Today, I am just going to spin out some of these issues, and in the
coming months, I will be having discussions with knowledgeable individuals, and
some economists when I can to discuss these issues in some detail.
-The worker. While a
certain amount of churn is necessary, expected and even desired in a free
market economy, a great swath of the middle class has been pancaked by the
modern economy, and many don’t really recover beyond a mere subsistence
level. The hollowing out of the middle
class has been copiously written about.
But it really gained speed during the ’08 crisis when home equity was
wiped out at the same time much of Wall Street was protected by the Fed. With technology accelerating worker churn and
displacement, is revisiting worker protections, guaranteed income and
protections for health care warranted?
-Big Tech and Trust Busting.
The conventional position is that market will solve it. Google, Twitter and Facebook now occupy such
dominant positions and have no real competitors. The social media giants are actively engaged
in censorship and manipulation. Twitter
recently froze out Richard Grenell and suppressed certain viewpoints on
COVID19. Just as I write this, Facebook
and Twitter have frozen accounts that are posting the New York Post story
concerning Hunter Biden’s emails that implicate Joe Biden. The laissez-fare
position would say that the market will eventually sort it out. But in the meantime, Big Tech is doing things
government cannot and it calls into question whether Big Tech should be regulated more heavily and/or broken up.
-Risk/Reward. Steve
Kaplan, professor at The Booth School at The University of Chicago continuously
justifies the mega salaries for public company CEO’s. And he is correct in some respects. They are like free agent baseball stars.
There is a limited supply of people capable of running large corporations. But the ratio of CEO pay to average worker
pay is at an all time high. And when CEO’s run things into the ground and
still get humongous severance packages, it raises eyebrows. After the crashes of the 737 Max, Boeing’s
Dennis Mullenberg walked away with a $60 million package even though 346 of his
customers didn’t walk away from crashes.
WeWork’s Adam Neumann received a massive buyout (since reneged upon)
while the company was laying off thousands when the company’s IPO
sputtered. Kaplan has a point but the
unseemly pay packages…especially when a company fails deserve discussion. They give ammunition to the burgeoning
socialist movement.
-Purpose of the firm/Virtue signaling The Milton Friedman
view of the primary purpose of a corporation is to increase profits for its
shareholders is being re-examined.
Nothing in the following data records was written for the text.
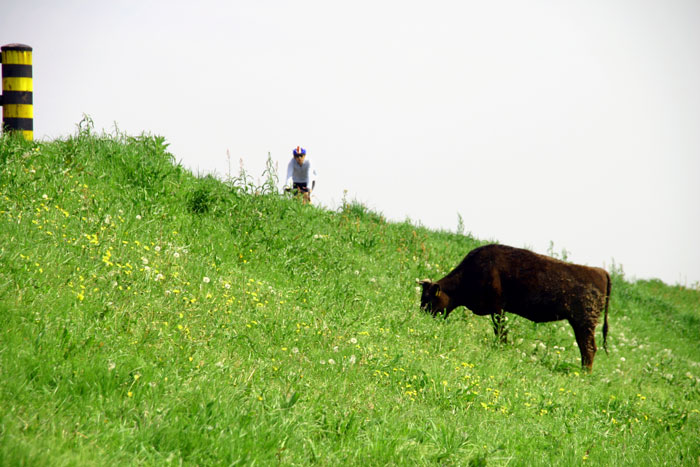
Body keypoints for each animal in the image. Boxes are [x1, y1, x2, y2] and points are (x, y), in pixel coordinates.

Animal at [418, 245, 608, 372]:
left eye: (429, 300)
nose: (421, 317)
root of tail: (601, 271)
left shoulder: (497, 308)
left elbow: (501, 331)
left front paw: (501, 347)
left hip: (583, 323)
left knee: (588, 348)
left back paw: (584, 374)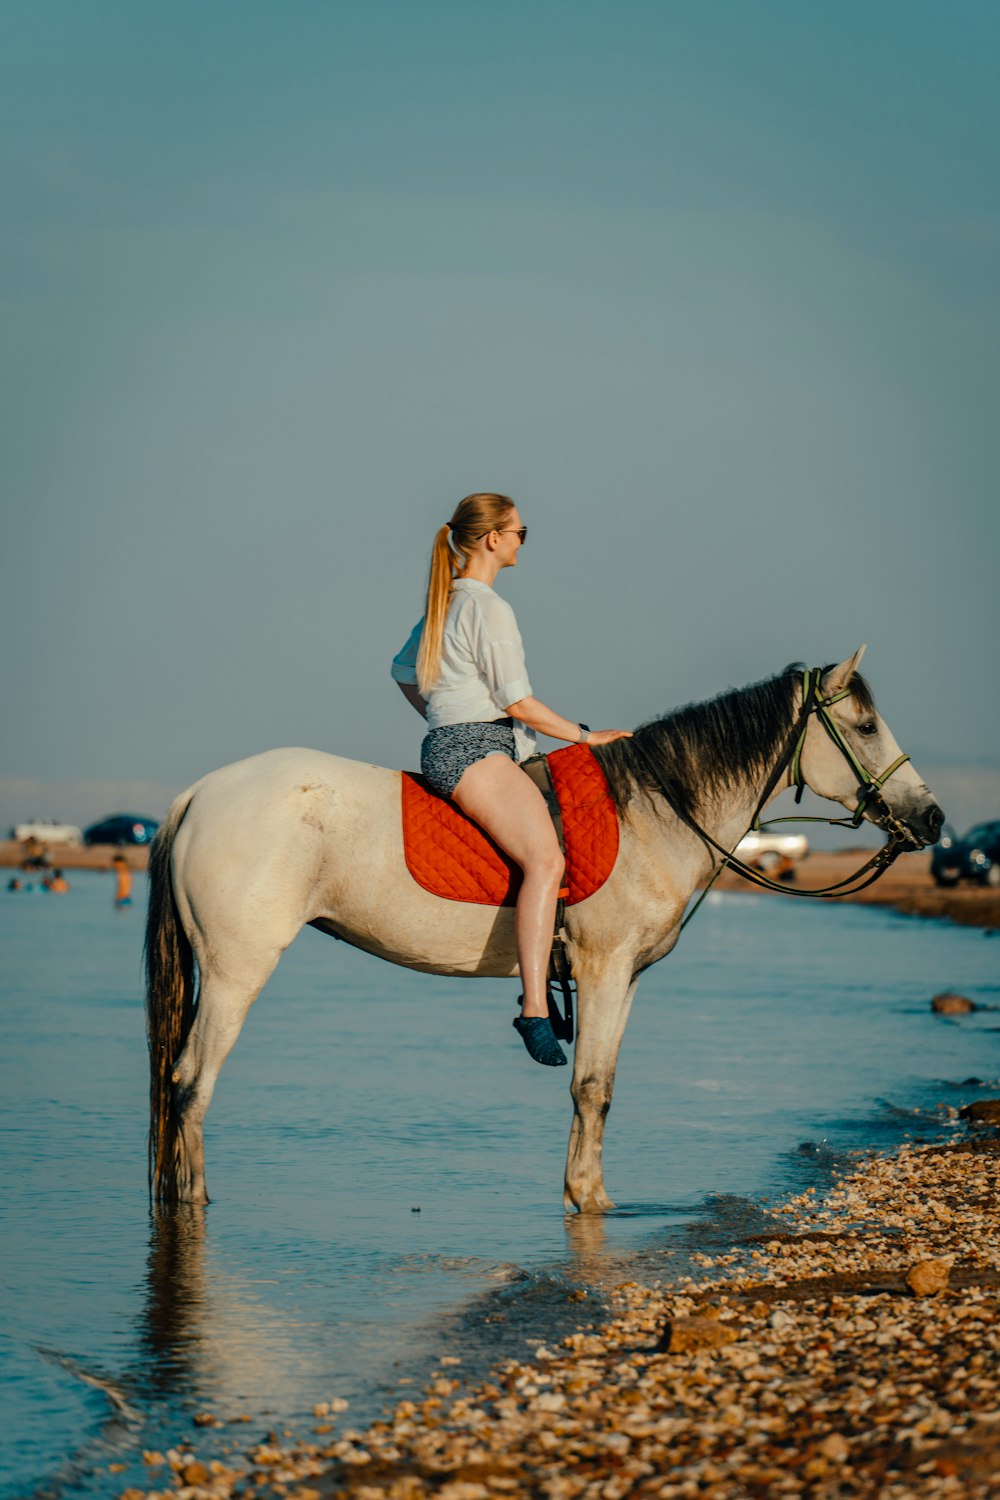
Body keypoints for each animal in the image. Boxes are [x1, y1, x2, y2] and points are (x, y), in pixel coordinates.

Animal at [144, 651, 941, 1212]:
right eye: (865, 727)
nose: (931, 818)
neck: (652, 811)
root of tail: (201, 794)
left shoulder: (621, 979)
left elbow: (603, 1087)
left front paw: (589, 1193)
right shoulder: (603, 968)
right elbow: (590, 1087)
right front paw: (587, 1201)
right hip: (235, 970)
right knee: (190, 1082)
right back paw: (194, 1204)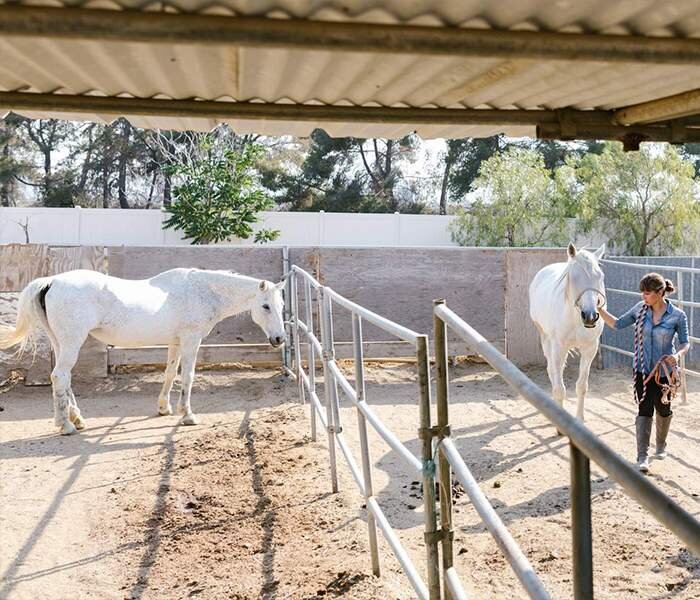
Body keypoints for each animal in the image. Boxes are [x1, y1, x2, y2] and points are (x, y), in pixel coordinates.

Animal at [0, 270, 288, 434]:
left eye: (282, 305)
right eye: (265, 306)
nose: (279, 339)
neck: (201, 291)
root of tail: (50, 282)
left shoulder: (175, 342)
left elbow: (170, 373)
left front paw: (164, 408)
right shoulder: (191, 340)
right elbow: (188, 376)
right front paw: (188, 415)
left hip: (61, 342)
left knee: (64, 378)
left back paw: (77, 419)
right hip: (72, 342)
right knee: (60, 376)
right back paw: (66, 425)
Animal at [528, 244, 604, 422]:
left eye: (600, 276)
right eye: (574, 277)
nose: (590, 316)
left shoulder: (590, 349)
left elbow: (582, 386)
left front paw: (580, 419)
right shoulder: (558, 348)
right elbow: (559, 388)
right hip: (546, 339)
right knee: (552, 371)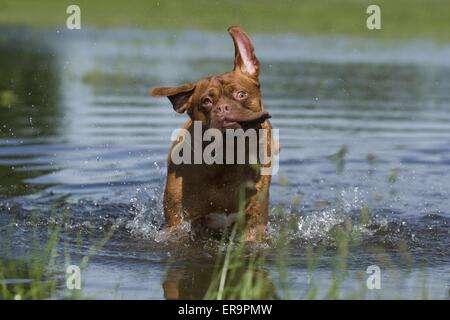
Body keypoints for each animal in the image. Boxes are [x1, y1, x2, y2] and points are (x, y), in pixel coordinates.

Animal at [151, 26, 274, 240]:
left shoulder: (253, 225)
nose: (223, 108)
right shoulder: (177, 224)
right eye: (206, 101)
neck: (227, 159)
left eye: (241, 94)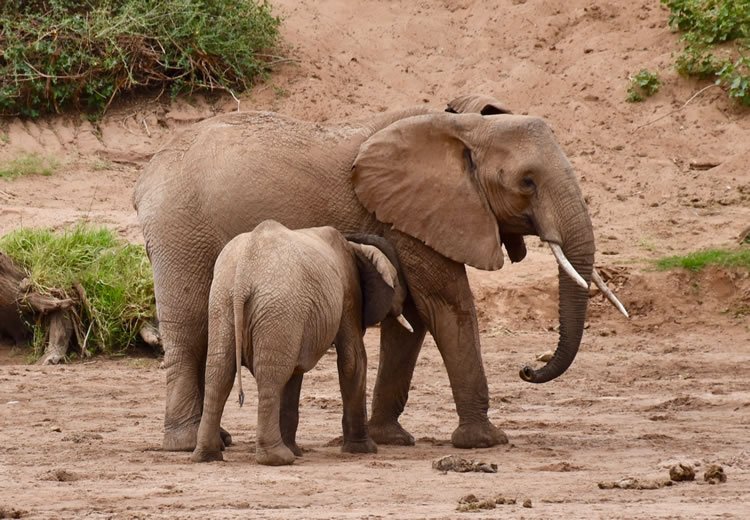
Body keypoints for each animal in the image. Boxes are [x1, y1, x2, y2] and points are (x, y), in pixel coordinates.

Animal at [188, 218, 412, 464]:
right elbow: (353, 361)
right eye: (397, 282)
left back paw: (207, 456)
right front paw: (364, 450)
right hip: (277, 307)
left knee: (220, 373)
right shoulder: (349, 292)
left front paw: (296, 450)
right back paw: (277, 459)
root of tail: (244, 277)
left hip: (223, 304)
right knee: (271, 377)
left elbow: (294, 375)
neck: (356, 249)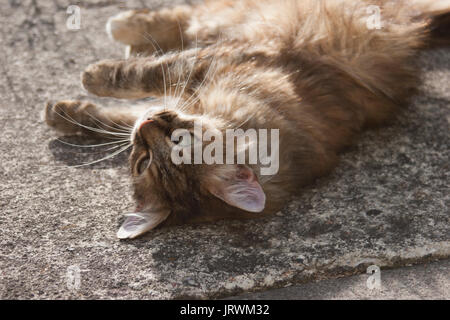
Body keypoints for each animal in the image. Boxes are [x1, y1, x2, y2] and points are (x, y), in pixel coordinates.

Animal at [44, 0, 450, 239]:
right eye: (143, 161)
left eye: (178, 143)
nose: (148, 128)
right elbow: (118, 119)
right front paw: (66, 113)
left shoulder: (220, 61)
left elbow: (139, 76)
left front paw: (92, 77)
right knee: (187, 18)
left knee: (184, 18)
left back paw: (124, 27)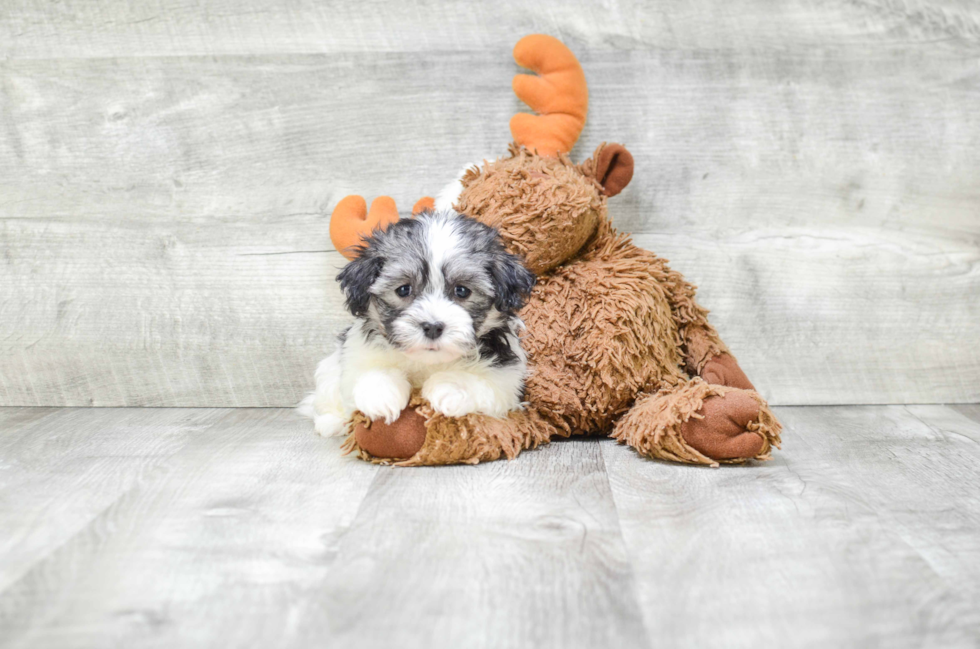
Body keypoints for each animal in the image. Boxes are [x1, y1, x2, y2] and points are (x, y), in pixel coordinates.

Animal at [298, 210, 536, 438]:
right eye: (404, 289)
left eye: (462, 291)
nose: (432, 327)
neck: (427, 362)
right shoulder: (357, 354)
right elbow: (368, 372)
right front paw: (381, 395)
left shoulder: (506, 379)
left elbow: (483, 383)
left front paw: (449, 389)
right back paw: (331, 421)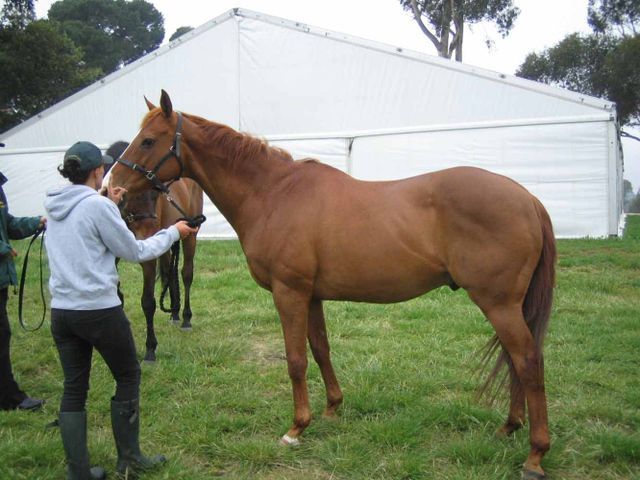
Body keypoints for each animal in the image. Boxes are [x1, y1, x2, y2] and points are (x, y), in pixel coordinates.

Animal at [105, 141, 203, 362]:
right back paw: (174, 312)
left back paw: (185, 318)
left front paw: (150, 348)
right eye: (127, 194)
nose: (148, 234)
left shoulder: (148, 259)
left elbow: (148, 302)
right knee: (168, 272)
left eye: (156, 194)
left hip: (190, 237)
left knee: (186, 274)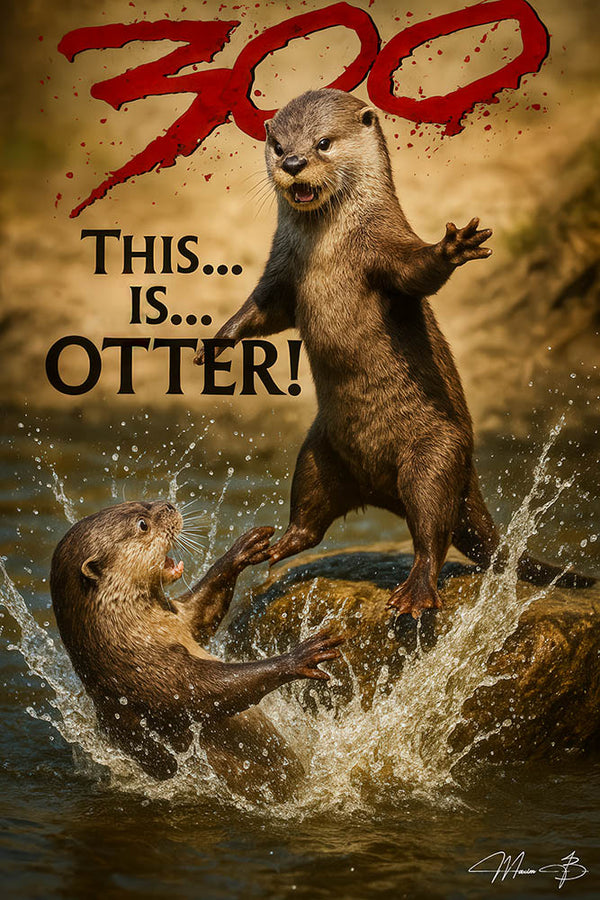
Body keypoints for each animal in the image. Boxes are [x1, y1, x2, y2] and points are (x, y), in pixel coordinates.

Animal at [50, 500, 342, 796]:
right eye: (143, 524)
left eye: (139, 502)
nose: (168, 505)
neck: (126, 634)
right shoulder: (144, 672)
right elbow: (208, 691)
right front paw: (298, 658)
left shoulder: (181, 617)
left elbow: (202, 611)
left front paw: (242, 550)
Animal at [194, 89, 594, 617]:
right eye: (279, 146)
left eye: (323, 143)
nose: (294, 163)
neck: (330, 249)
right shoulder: (281, 270)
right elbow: (262, 311)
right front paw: (217, 342)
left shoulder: (384, 248)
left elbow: (416, 273)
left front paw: (452, 247)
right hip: (319, 452)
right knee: (309, 520)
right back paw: (268, 547)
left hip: (434, 455)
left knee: (431, 532)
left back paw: (416, 592)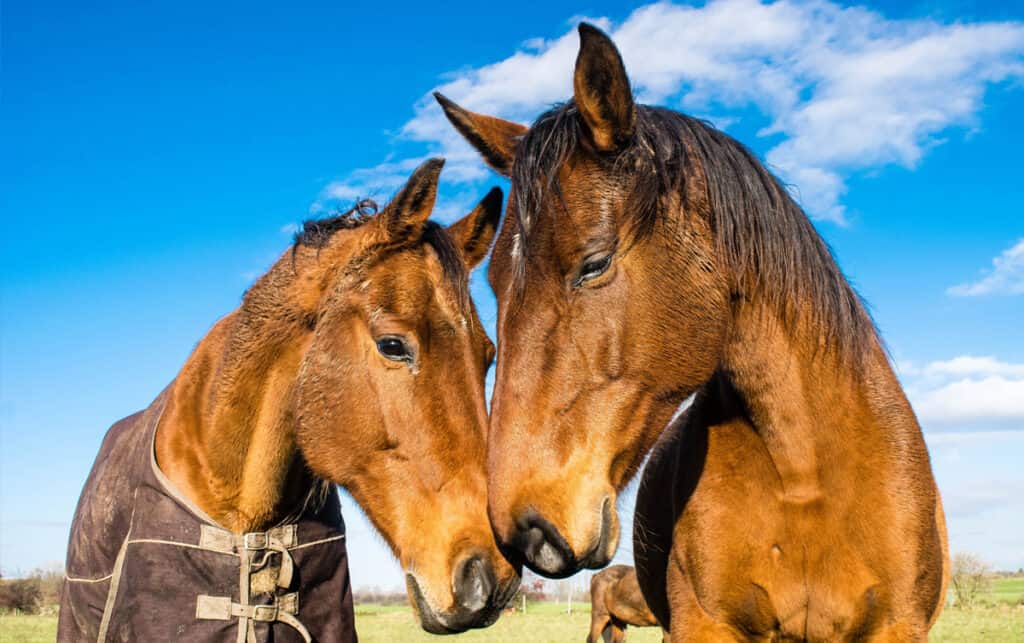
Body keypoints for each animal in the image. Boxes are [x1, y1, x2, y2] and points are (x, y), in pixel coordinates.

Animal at [435, 23, 948, 641]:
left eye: (594, 263)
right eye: (494, 280)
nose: (526, 532)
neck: (805, 475)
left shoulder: (896, 626)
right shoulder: (704, 625)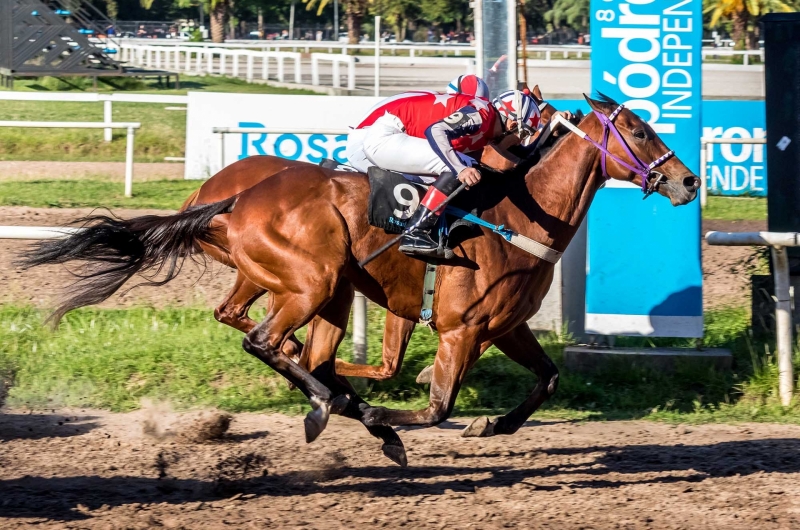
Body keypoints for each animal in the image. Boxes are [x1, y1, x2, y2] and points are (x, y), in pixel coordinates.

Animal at [20, 96, 700, 466]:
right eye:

I
won’t go into much detail here, but there have been some lively discussion and
panels on that topic, and as to whether the corporation owes duties to a wider
constituency—workers, suppliers, society as a whole.
-Trade. Most of us
grew up on the notion that free trade enriched us all and was an unalloyed
good. We celebrated the signing of
NAFTA. World trade increased
dramatically. And free traders pointed
to the reduction of worldwide abject poverty from 43% in the 1990s to around
10% today. But China has triggered a
second look at free trade. Does free
trade with a global adversary make sense, especially one that steals your intellectual
property, manipulates its currency, shows contempt and disregard for behavioral
norms, and shows no inhibitions about inflicting harm on you.
-Immigration. As with
trade, liberal immigration (or lax enforcement) was seen as an unalloyed
good. But if immigrants are unskilled, illiterate,
unemployable, they either end up in the social welfare system or the criminal
justice system. Furthermore, unlike
immigrants of a couple of generations ago, the children of immigrants today are
thrown into a public education system which (1) the taxpayer must pay for, and
(2) now teaches them that the United States is an evil, colonial power. With the demand for unskilled labor expected
to decrease in the future, how much immigration do we really need?
This is meant to be an exhaustive list, but rather are some
of the areas that warrant some discussion.
With capitalism under attack like never before, it is important, I
think, that we open some of these issues up for discussion.